[Extracted data entries]
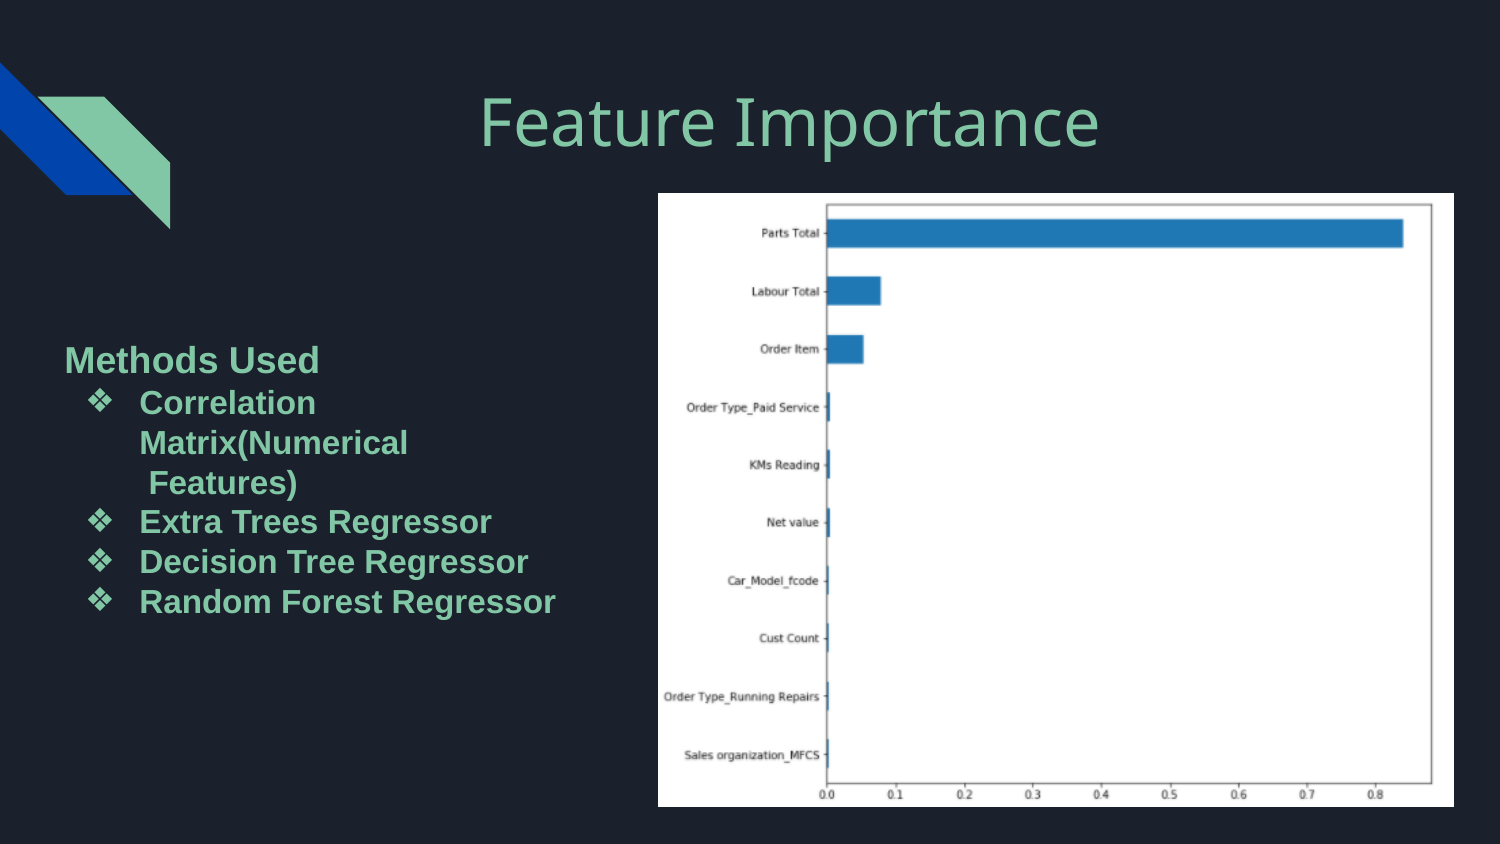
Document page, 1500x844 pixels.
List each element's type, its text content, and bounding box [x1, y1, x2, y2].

title Feature Importance [212, 64, 1368, 181]
picture [658, 192, 1454, 808]
text_box Methods Used Correlation Matrix(Numerical Features) Extra Trees Regressor Decision Tree Regressor Random Forest Regressor [49, 320, 597, 636]
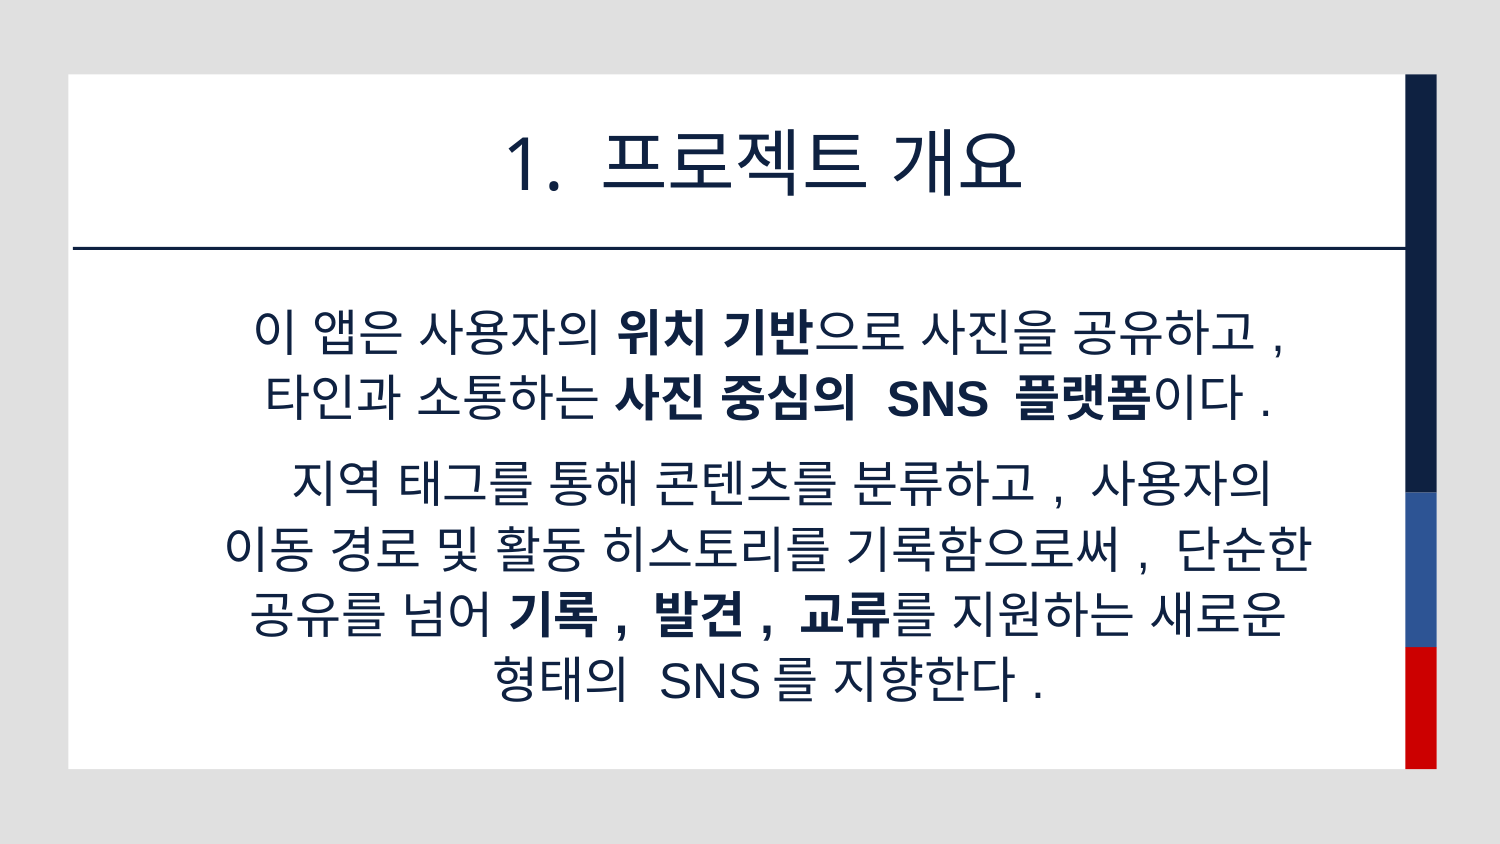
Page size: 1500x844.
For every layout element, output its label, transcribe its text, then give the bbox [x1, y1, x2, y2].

subtitle 이 앱은 사용자의 위치 기반으로 사진을 공유하고, 타인과 소통하는 사진 중심의 SNS 플랫폼이다. 지역 태그를 통해 콘텐츠를 분류하고, 사용자의 이동 경로 및 활동 히스토리를 기록함으로써, 단순한 공유를 넘어 기록, 발견, 교류를 지원하는 새로운 형태의 SNS를 지향한다. [164, 284, 1336, 754]
title 1. 프로젝트 개요 [181, 90, 1347, 228]
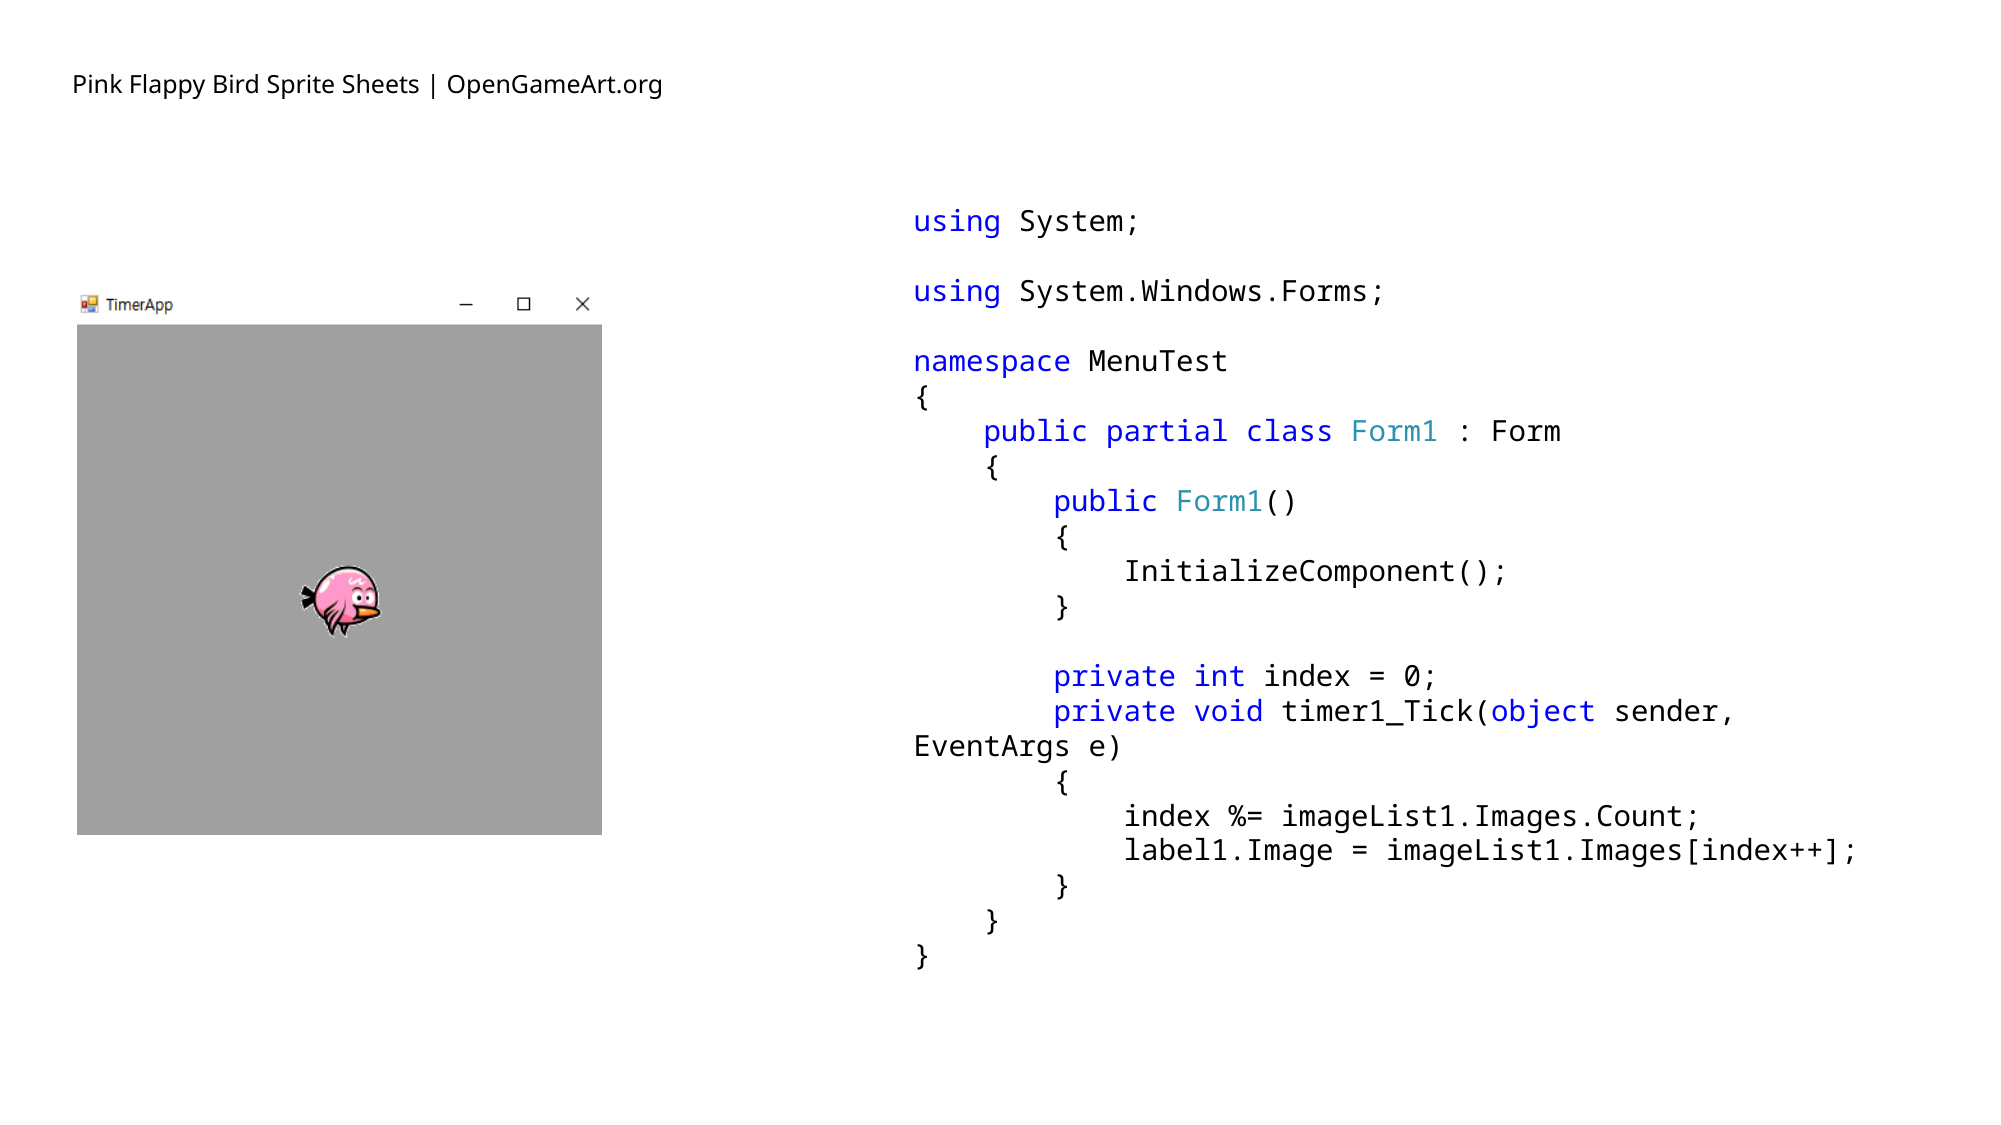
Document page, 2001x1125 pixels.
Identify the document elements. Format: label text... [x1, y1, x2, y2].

*AIM OF THE TASK*:
Starting from the line containing "Page size: 1500x844.", repeat each line exactly through the end of the entries, including the last, while leaving pictures out.

*WRITTEN REPLY*:
Page size: 1500x844.
For every layout element, output its label, transcribe its text, then give the bbox [x1, y1, x2, y2].

subtitle 이 앱은 사용자의 위치 기반으로 사진을 공유하고, 타인과 소통하는 사진 중심의 SNS 플랫폼이다. 지역 태그를 통해 콘텐츠를 분류하고, 사용자의 이동 경로 및 활동 히스토리를 기록함으로써, 단순한 공유를 넘어 기록, 발견, 교류를 지원하는 새로운 형태의 SNS를 지향한다. [164, 284, 1336, 754]
title 1. 프로젝트 개요 [181, 90, 1347, 228]
Document page, 2001x1125 pixels.
Identify the document elements. Format: label text... [x1, y1, x2, y2].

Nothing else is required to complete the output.